_Materials provided_
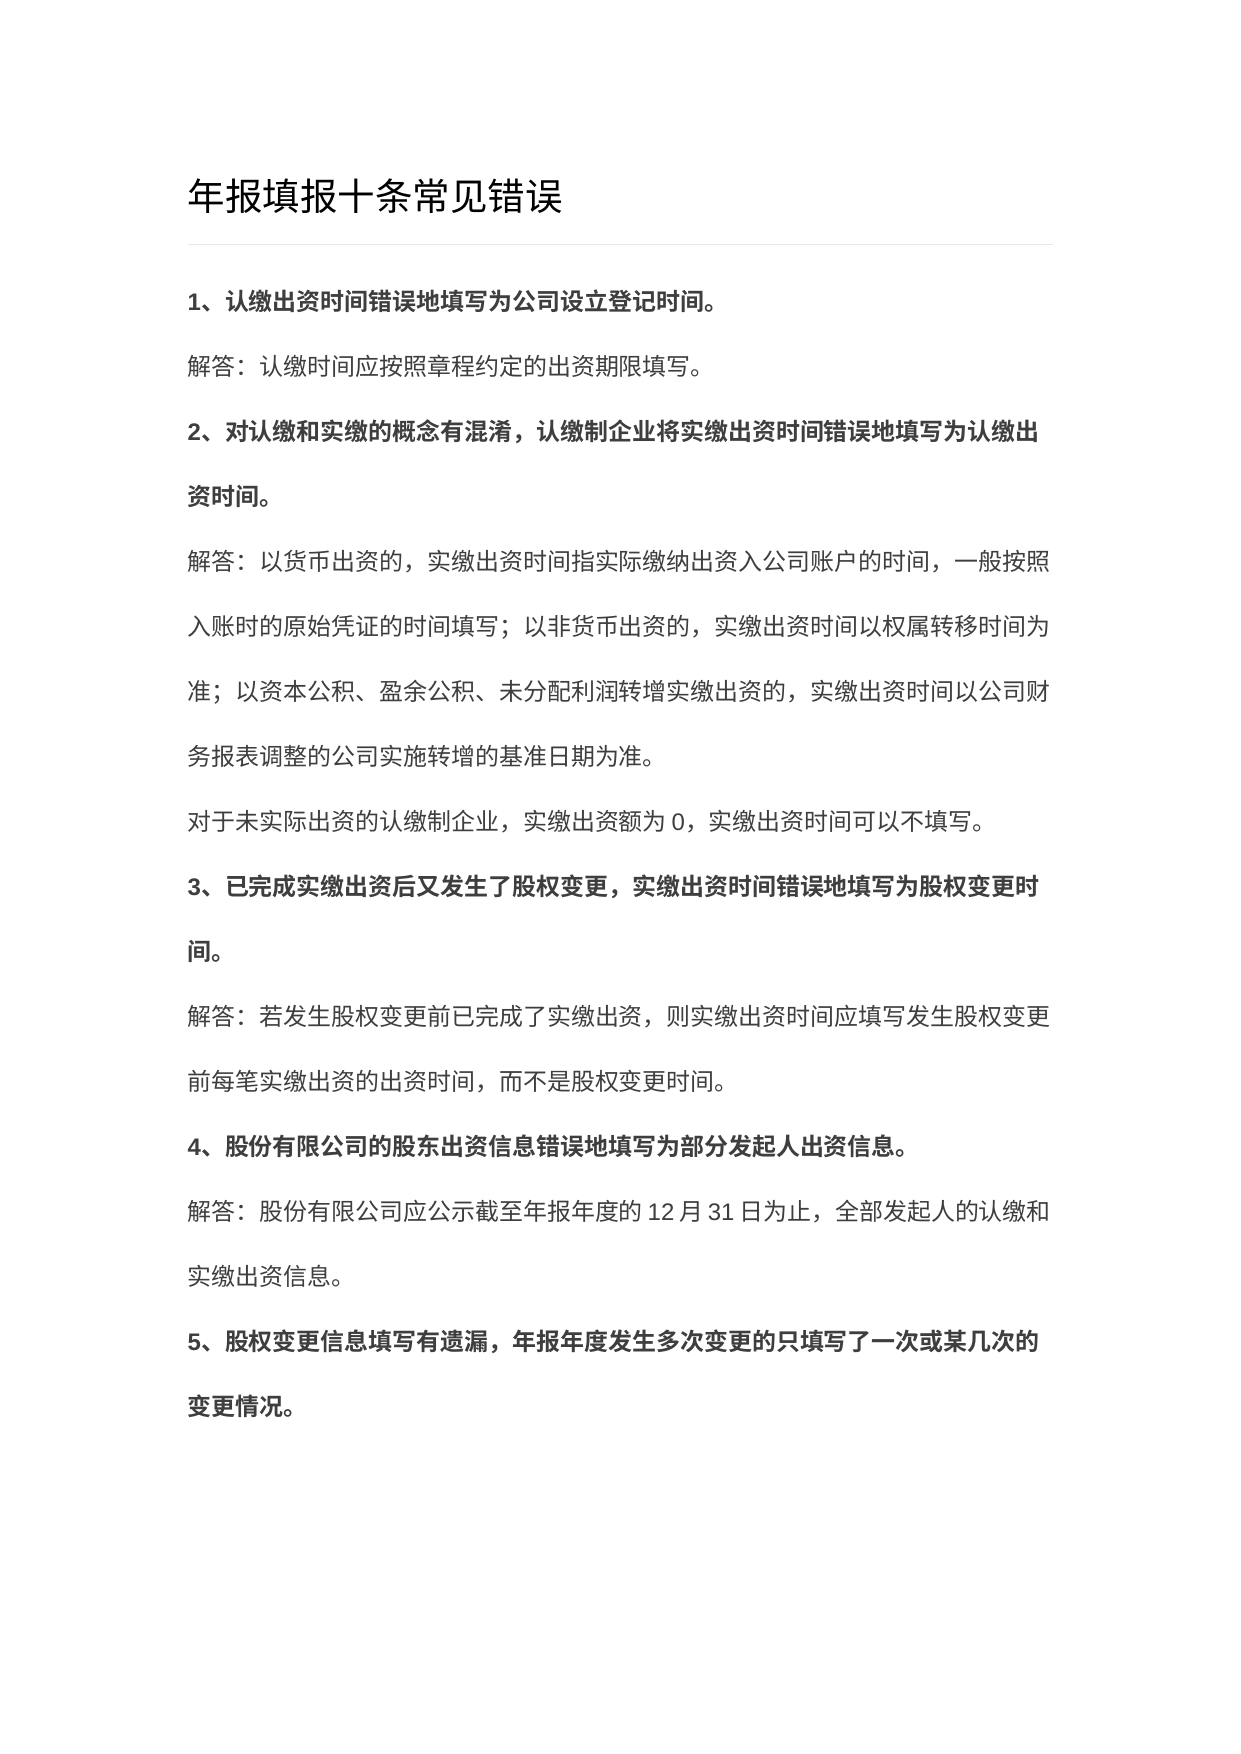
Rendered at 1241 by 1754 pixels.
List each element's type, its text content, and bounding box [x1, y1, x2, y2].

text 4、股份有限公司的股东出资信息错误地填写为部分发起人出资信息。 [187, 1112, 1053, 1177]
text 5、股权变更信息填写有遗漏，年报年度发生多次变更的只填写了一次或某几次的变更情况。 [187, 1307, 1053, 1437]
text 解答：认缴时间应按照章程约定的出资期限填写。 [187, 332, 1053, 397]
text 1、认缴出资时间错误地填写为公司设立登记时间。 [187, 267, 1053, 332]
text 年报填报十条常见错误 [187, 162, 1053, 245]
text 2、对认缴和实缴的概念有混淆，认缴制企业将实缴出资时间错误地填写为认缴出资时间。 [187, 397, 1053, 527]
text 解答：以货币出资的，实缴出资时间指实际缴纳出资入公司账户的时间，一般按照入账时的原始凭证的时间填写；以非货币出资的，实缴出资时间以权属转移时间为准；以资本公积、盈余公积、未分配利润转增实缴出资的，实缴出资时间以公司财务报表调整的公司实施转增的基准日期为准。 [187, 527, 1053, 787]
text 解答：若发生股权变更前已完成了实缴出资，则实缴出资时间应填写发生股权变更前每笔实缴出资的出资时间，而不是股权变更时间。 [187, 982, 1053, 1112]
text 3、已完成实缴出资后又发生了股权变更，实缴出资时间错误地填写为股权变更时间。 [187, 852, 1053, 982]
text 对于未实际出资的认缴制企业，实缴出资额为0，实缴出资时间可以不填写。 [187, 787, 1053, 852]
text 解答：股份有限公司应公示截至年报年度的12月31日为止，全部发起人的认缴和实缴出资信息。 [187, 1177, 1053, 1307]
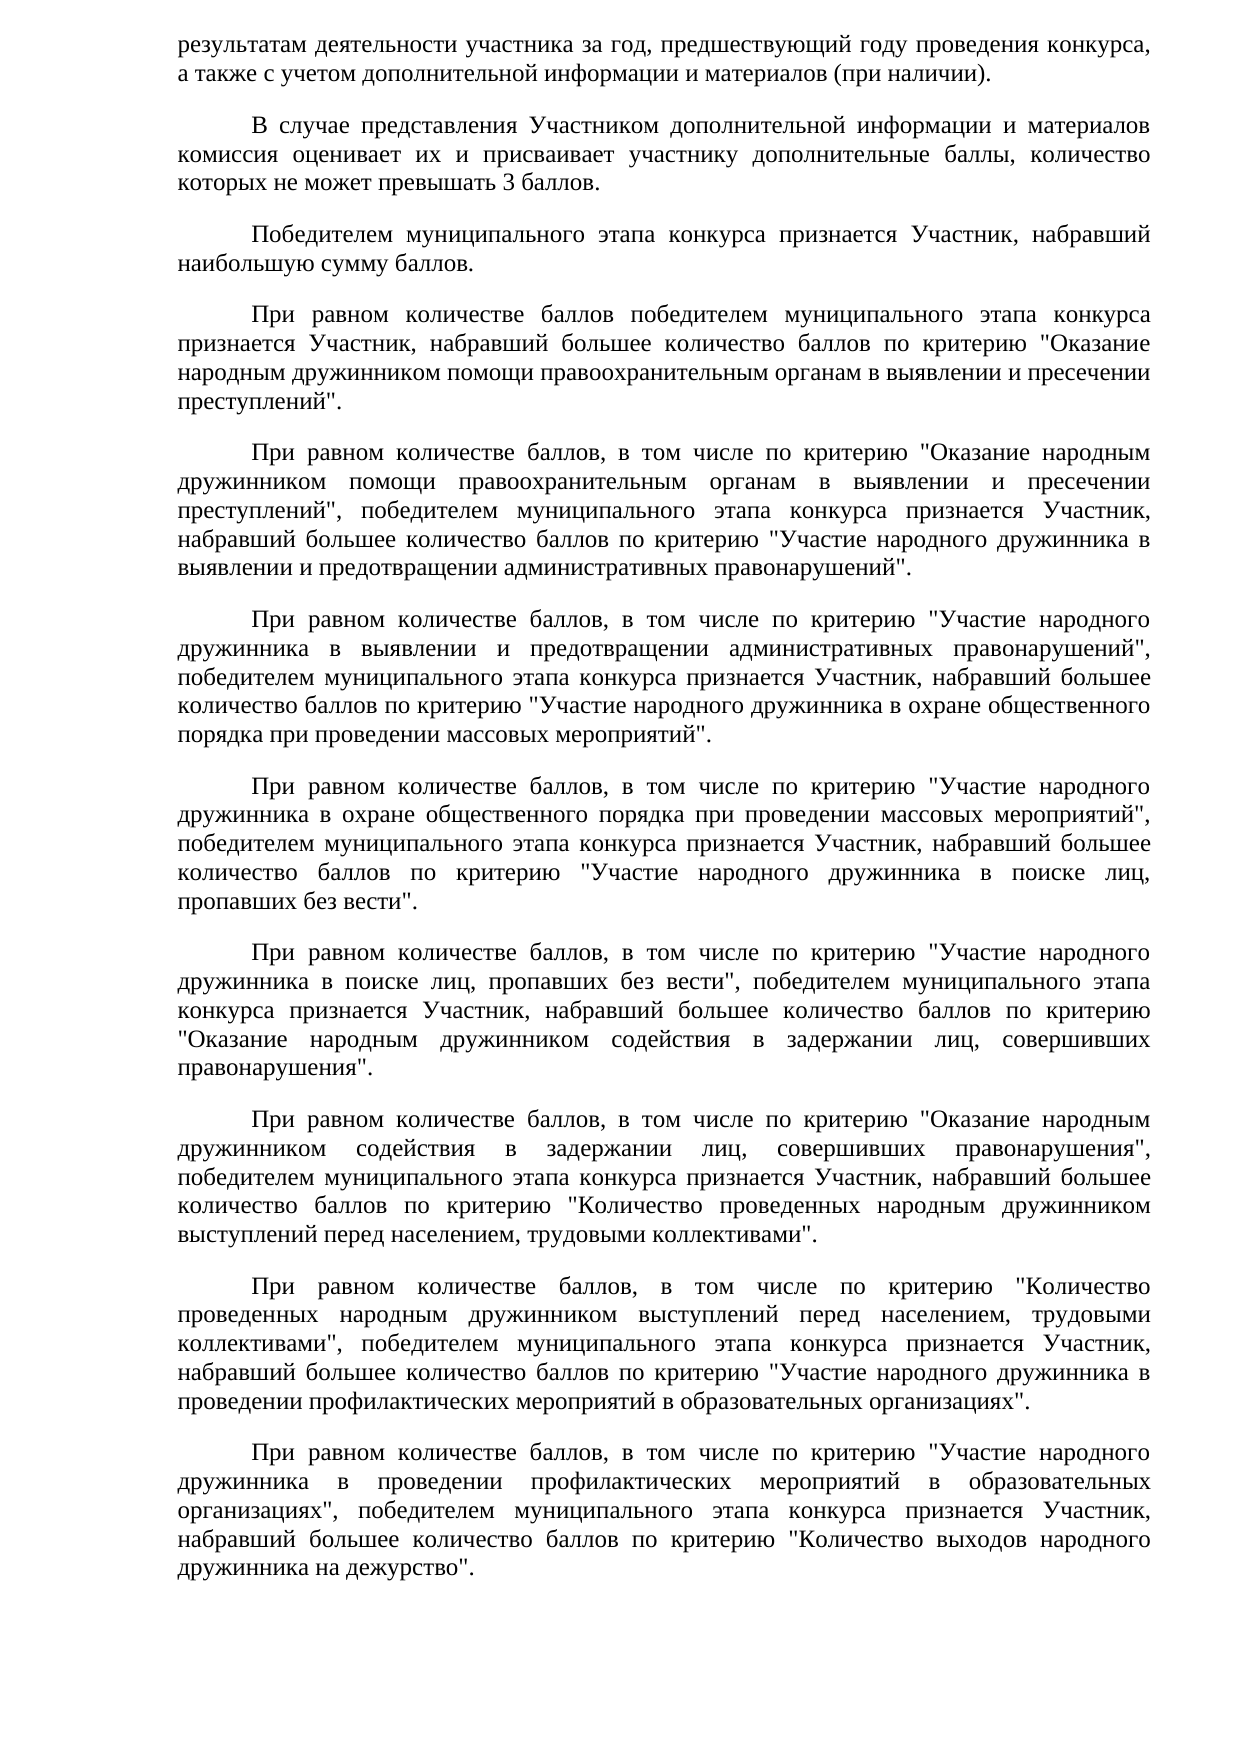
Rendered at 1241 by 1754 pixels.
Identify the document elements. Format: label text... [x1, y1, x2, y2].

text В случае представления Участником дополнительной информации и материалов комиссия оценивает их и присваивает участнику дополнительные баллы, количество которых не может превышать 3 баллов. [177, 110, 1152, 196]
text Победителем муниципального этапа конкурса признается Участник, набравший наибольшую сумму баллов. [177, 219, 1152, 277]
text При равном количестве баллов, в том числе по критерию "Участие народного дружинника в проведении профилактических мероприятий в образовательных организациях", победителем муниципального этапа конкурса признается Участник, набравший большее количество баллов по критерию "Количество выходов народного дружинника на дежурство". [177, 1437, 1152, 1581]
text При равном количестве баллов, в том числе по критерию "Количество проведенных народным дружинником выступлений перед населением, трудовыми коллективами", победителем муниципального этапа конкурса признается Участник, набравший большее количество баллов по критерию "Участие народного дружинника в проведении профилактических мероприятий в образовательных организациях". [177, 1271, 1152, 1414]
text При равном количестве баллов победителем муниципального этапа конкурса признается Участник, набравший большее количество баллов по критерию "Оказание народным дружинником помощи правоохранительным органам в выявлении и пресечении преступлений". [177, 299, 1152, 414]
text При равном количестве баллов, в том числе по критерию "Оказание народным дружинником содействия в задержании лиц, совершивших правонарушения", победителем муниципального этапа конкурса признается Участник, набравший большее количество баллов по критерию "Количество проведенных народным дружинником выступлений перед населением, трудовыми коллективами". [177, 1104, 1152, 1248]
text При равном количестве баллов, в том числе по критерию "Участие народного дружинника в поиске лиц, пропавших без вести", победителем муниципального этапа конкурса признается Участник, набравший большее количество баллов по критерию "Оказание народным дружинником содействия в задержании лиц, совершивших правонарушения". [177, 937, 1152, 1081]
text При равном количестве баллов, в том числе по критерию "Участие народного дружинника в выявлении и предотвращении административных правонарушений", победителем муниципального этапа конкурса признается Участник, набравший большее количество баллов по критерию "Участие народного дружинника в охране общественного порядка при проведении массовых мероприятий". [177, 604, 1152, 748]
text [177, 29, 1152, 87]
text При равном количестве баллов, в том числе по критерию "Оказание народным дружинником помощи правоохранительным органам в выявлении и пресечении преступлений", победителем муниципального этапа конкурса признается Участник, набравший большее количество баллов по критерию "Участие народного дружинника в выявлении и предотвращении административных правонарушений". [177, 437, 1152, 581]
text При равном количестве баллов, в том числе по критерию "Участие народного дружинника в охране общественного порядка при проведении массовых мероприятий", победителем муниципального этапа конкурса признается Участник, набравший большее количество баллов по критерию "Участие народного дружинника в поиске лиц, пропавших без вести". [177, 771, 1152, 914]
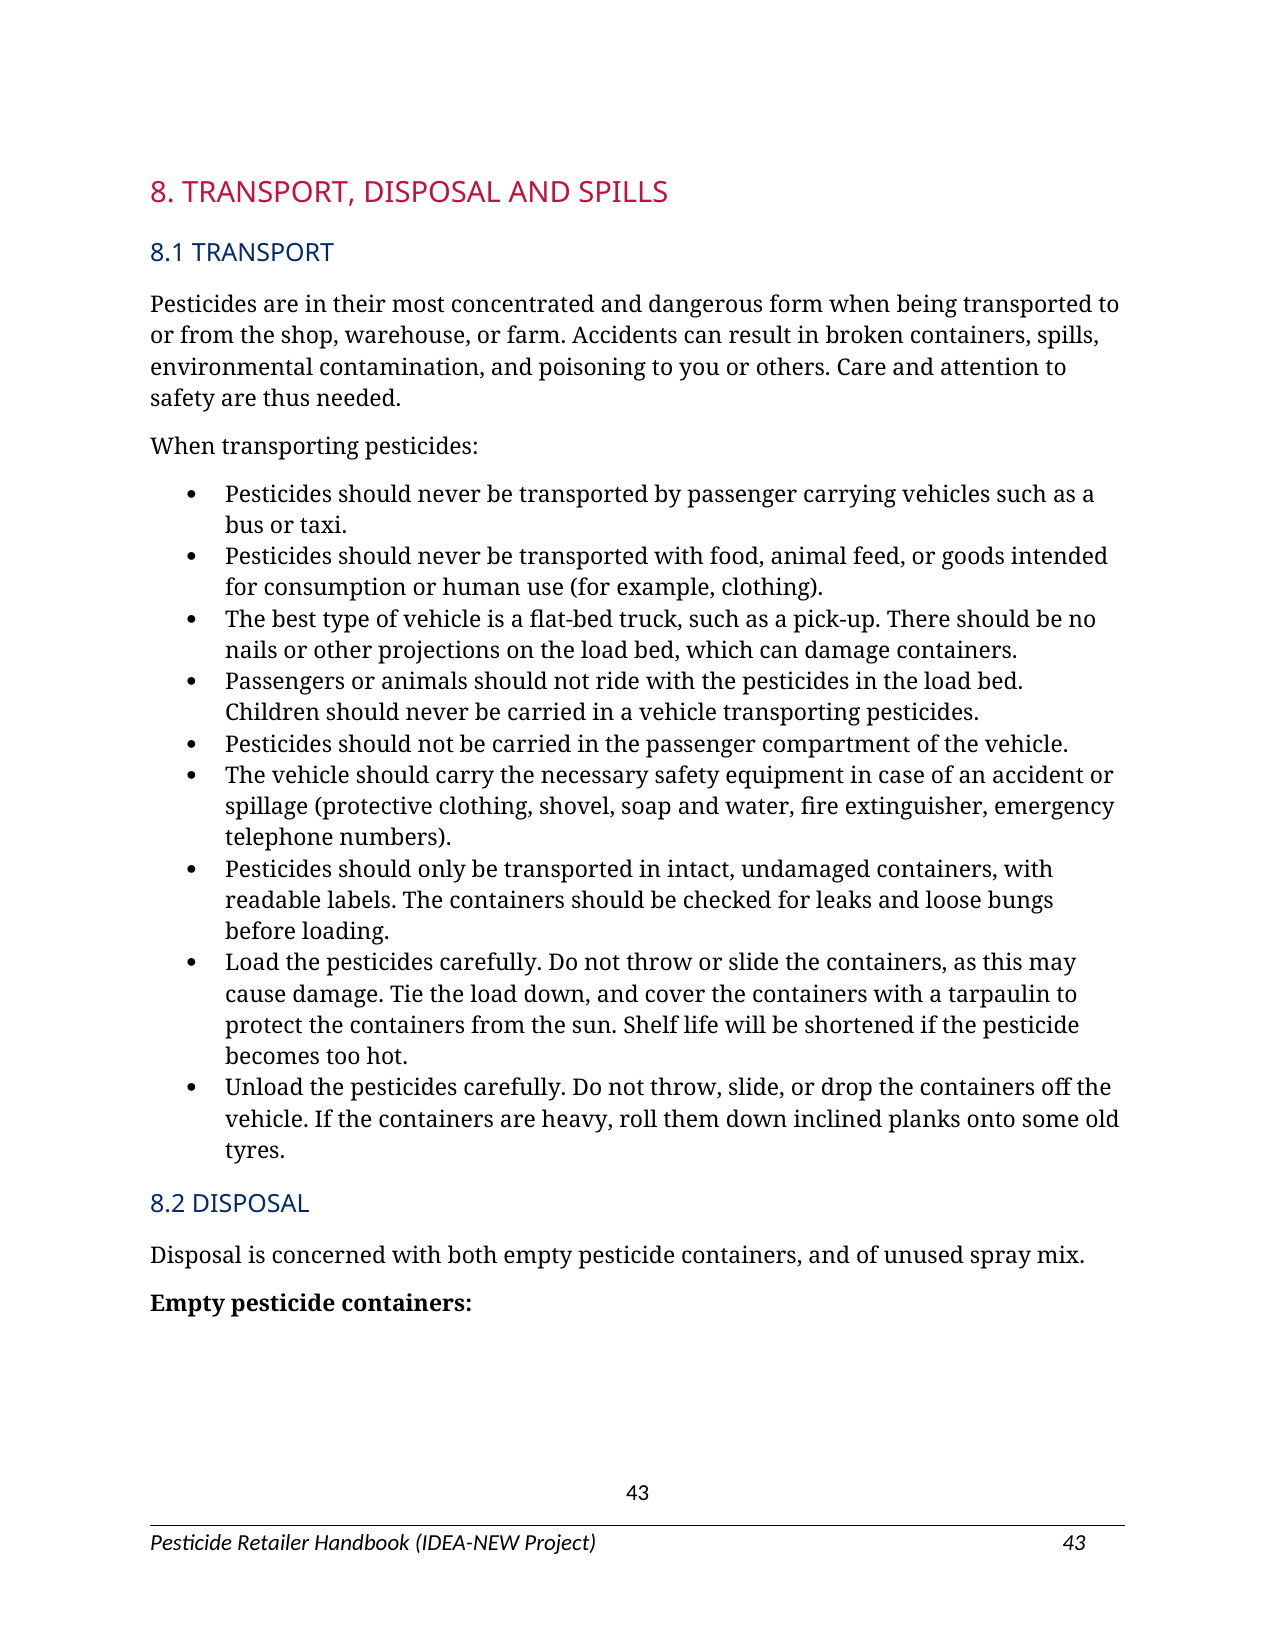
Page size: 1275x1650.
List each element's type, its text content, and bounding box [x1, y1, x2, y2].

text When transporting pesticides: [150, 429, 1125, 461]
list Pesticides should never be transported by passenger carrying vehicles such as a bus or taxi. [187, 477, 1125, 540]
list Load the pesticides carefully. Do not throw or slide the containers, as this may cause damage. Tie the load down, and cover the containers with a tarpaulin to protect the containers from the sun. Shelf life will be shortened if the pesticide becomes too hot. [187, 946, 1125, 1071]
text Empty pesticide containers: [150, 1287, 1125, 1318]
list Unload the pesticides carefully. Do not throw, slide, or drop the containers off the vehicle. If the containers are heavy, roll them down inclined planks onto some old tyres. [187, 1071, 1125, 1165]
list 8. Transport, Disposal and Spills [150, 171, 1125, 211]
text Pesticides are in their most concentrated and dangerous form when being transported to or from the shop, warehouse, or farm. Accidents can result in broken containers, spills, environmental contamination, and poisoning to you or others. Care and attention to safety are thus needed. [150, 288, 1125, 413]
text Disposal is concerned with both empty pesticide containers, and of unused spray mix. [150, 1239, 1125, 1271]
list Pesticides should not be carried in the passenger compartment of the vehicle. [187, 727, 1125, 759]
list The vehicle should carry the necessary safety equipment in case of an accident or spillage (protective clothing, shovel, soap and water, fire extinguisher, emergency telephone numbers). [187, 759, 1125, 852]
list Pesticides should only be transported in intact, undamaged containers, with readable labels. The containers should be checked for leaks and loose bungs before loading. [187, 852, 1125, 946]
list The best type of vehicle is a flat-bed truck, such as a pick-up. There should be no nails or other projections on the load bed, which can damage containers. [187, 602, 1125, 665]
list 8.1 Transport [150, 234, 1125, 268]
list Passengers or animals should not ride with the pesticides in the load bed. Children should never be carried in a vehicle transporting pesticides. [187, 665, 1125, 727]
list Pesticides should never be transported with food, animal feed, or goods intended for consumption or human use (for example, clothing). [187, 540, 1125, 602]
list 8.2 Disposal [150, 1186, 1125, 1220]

_Requirement_
Return a copy of each line in the entries that contains "пресечении".

_Answer section_
text При равном количестве баллов победителем муниципального этапа конкурса признается Участник, набравший большее количество баллов по критерию "Оказание народным дружинником помощи правоохранительным органам в выявлении и пресечении преступлений". [177, 299, 1152, 414]
text При равном количестве баллов, в том числе по критерию "Оказание народным дружинником помощи правоохранительным органам в выявлении и пресечении преступлений", победителем муниципального этапа конкурса признается Участник, набравший большее количество баллов по критерию "Участие народного дружинника в выявлении и предотвращении административных правонарушений". [177, 437, 1152, 581]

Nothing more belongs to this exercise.